[Stored items from a collection]
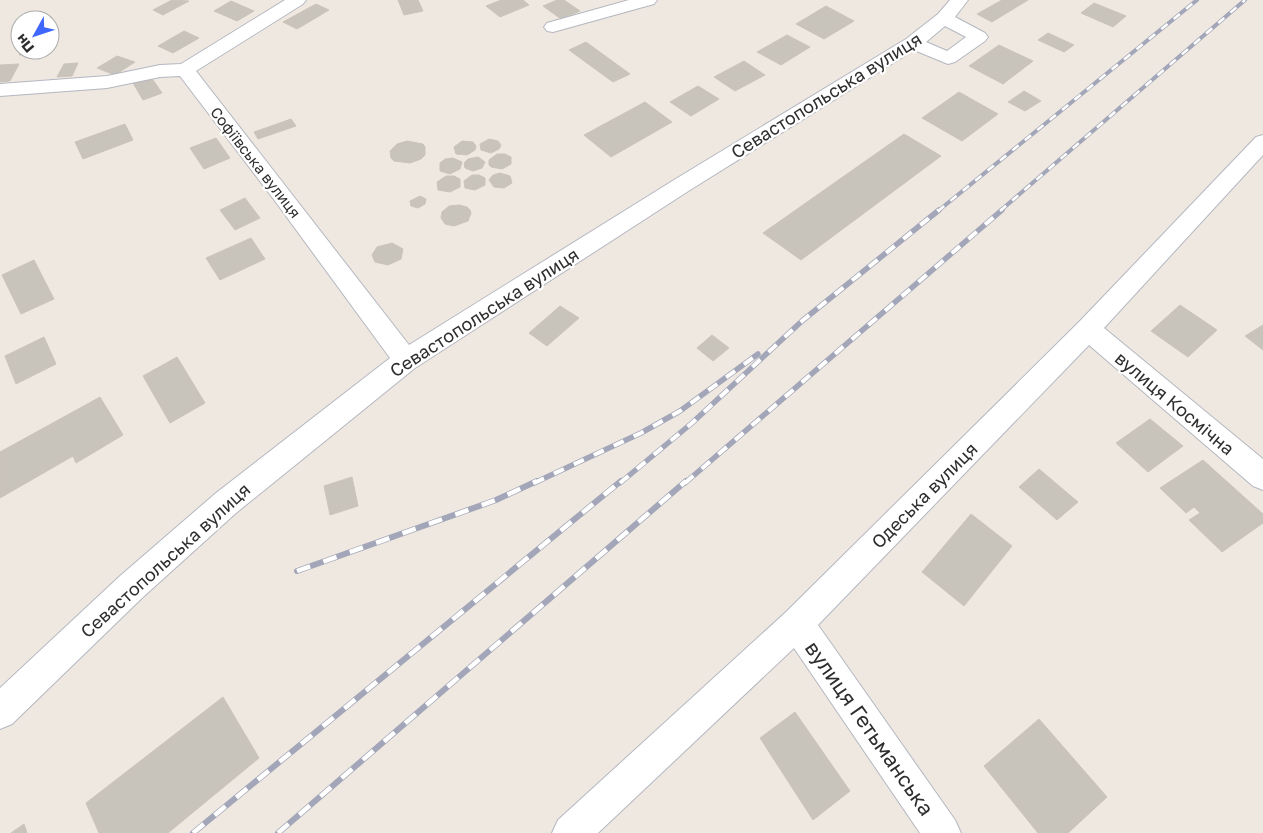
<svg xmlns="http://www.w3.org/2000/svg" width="1263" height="833" font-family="'Golos Text',sans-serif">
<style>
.building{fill:#c8c3bb;stroke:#cbc4b9}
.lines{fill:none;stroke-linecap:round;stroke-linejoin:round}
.minor-casing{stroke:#b4b7c1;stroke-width:2}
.minor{fill:#fff;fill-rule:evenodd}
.rail-far2-casing{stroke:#a2a6b8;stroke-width:4}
.rail-far1-casing{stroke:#a2a6b8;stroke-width:5.5}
.rail-casing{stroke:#a2a6b8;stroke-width:6}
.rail-far2{stroke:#fff;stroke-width:2.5;stroke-dasharray:8;stroke-linecap:butt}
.rail-far1{stroke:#fff;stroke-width:4;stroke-dasharray:11;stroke-linecap:butt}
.rail{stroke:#fff;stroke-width:4.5;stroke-dasharray:14;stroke-linecap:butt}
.labels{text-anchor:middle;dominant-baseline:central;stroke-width:4.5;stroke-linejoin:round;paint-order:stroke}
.far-street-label{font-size:15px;fill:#2e2e2e;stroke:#fff}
.street-label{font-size:18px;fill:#2e2e2e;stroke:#fff}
.near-street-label{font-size:21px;fill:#2e2e2e;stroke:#fff}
</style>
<rect width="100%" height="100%" fill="#efe8e0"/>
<path class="building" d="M 172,0 L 189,1 L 163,15 L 153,10 Z
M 398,0 L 418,0 L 423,11 L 404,15 Z
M 501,0 L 523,0 L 529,5 L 500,17 L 486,6 Z
M 557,0 L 564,0 L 580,11 L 561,19 L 543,6 Z
M 1002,0 L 1028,0 L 992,22 L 977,14 Z
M 231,1 L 254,11 L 237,21 L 214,11 Z
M 1094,3 L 1126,16 L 1113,27 L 1081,13 Z
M 316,4 L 329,10 L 297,29 L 283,22 Z
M 826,6 L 854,21 L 824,39 L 796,24 Z
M 184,31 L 199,38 L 173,53 L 158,46 Z
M 1048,33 L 1074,45 L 1064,52 L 1038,40 Z
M 787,35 L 810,47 L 781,65 L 757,52 Z
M 586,42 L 630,74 L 613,82 L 569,50 Z
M 999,45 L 1033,61 L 1003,84 L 969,66 Z
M 22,50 L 35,50 L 31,55 L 19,55 Z
M 117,56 L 135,62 L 115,75 L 97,68 Z
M 744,61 L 765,75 L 735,91 L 714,77 Z
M 78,63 L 72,76 L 57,77 L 64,64 Z
M 19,64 L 10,81 L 0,82 L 0,65 Z
M 151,77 L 162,93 L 143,100 L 133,83 Z
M 698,86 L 719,99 L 691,116 L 670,102 Z
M 1024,91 L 1041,101 L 1025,111 L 1008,102 Z
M 959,92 L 998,114 L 962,141 L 922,118 Z
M 645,102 L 672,122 L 611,157 L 584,135 Z
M 291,119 L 296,126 L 258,139 L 254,132 Z
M 125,124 L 133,140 L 83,159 L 75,142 Z
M 904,134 L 941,156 L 801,260 L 763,233 Z
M 216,138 L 230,158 L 204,169 L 190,148 Z
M 489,139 L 498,141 L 501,145 L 499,149 L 491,153 L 481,150 L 480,144 Z
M 407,141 L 423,144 L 425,147 L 425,155 L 421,159 L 410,163 L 394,161 L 391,158 L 390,151 L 397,144 Z
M 462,141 L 473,142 L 476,146 L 475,150 L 467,155 L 456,154 L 454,147 Z
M 497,154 L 505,154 L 511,157 L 511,164 L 502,169 L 491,167 L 489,165 L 489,160 Z
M 478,157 L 485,162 L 482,168 L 473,171 L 465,168 L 464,163 L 468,159 Z
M 453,158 L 462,162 L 460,169 L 450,174 L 440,171 L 440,163 L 445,159 Z
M 500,173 L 510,176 L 512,183 L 504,188 L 494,187 L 489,180 L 493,175 Z
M 472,175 L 479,175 L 485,178 L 485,185 L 475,190 L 465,188 L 464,181 Z
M 446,176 L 454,176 L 460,179 L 460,187 L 450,192 L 438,190 L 437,182 Z
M 420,196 L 426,199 L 425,204 L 418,208 L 411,206 L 410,201 Z
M 245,198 L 260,218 L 235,230 L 220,210 Z
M 459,205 L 467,207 L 470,210 L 471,213 L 468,221 L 454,226 L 445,224 L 441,218 L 442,212 L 449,206 Z
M 251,238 L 265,259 L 220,280 L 206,258 Z
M 392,243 L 403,249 L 401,259 L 388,265 L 375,262 L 372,255 L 377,247 Z
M 34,260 L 54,299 L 21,314 L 2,275 Z
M 1180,305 L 1217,330 L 1188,357 L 1151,331 Z
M 560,306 L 579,318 L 547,346 L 529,333 Z
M 1263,325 L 1263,350 L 1245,336 Z
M 712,335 L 729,348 L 713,361 L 697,348 Z
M 44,337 L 56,364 L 16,384 L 5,356 Z
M 177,357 L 205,403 L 170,423 L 143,376 Z
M 100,397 L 123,435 L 76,463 L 73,456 L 0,498 L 0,452 Z
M 1150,419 L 1183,446 L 1148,472 L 1116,443 Z
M 1203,460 L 1263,514 L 1263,523 L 1222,552 L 1189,520 L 1200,513 L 1194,507 L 1186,513 L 1160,488 Z
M 1039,469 L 1078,502 L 1057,520 L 1019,487 Z
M 352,477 L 358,506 L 330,515 L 324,486 Z
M 971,514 L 1012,546 L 964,606 L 922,572 Z
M 223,697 L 259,758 L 168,833 L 99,833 L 86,803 Z
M 795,712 L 850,791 L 813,820 L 760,738 Z
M 1039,719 L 1107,797 L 1068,833 L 1038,833 L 984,766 Z
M 24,824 L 27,833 L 11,833 Z"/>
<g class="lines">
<g class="minor-casing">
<path id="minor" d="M 285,0 L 306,0 L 303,4 L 196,71 L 409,345 L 674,180 L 906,39 L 938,14 L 950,0 L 968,0 L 955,17 L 985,33 L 988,37 L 985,41 L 955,62 L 948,64 L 914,50 L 690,190 L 415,368 L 236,513 L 142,598 L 12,724 L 0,729 L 0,688 L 120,576 L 216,493 L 390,358 L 275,201 L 180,76 L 160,77 L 107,88 L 0,96 L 0,84 L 107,76 L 160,65 L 181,64 ZM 945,26 L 966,37 L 947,51 L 926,42 Z
M 629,0 L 657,0 L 654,4 L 553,32 L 547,31 L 544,27 L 547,23 Z
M 1263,135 L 1263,155 L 1104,328 L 1263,459 L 1263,490 L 1253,486 L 1089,345 L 818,625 L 955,820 L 961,833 L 920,833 L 794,648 L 598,833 L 552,833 L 558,820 L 786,612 L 1079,322 L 1256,137 Z"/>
</g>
<use href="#minor" class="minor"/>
<g class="rail-far2-casing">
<path id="rail-far2" d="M 938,211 L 1197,0
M 1000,211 L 1245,0"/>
</g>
<g class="rail-far1-casing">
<path id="rail-far1" d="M 534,483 L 641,433 L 680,411 L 758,354
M 620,483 L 692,423 L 802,321 L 939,210
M 685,483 L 1002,210"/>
</g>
<g class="rail-casing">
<path id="rail" d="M 297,571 L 496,500 L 537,481
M 193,833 L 621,481
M 278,833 L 686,481"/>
</g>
<use href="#rail-far2" class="rail-far2"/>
<use href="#rail-far1" class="rail-far1"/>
<use href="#rail" class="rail"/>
</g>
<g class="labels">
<g class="far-street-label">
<text transform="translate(256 162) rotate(52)">Софіївська вулиця</text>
</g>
<g class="street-label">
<text transform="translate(826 95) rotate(-32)">Севастопольська вулиця</text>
<text transform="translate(484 312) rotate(-33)">Севастопольська вулиця</text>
<text transform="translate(1175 403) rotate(40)">вулиця Космічна</text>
<text transform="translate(924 495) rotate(-45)">Одеська вулиця</text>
<text transform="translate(165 560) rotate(-42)">Севастопольська вулиця</text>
</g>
<g class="near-street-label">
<text transform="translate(870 728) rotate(55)">вулиця Гетьманська</text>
</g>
</g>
<g transform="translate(35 35) rotate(230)"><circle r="24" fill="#ffffff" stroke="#ababab"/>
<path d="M0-4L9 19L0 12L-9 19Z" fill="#3f67fd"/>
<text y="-8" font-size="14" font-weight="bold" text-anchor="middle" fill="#2e2e2e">Пн</text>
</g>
</svg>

WORK TO COMPLETE:
Wherever the string "lines" occurs in the data, copy the line that holds it.

RESPONSE TO THIS TASK:
.lines{fill:none;stroke-linecap:round;stroke-linejoin:round}
<g class="lines">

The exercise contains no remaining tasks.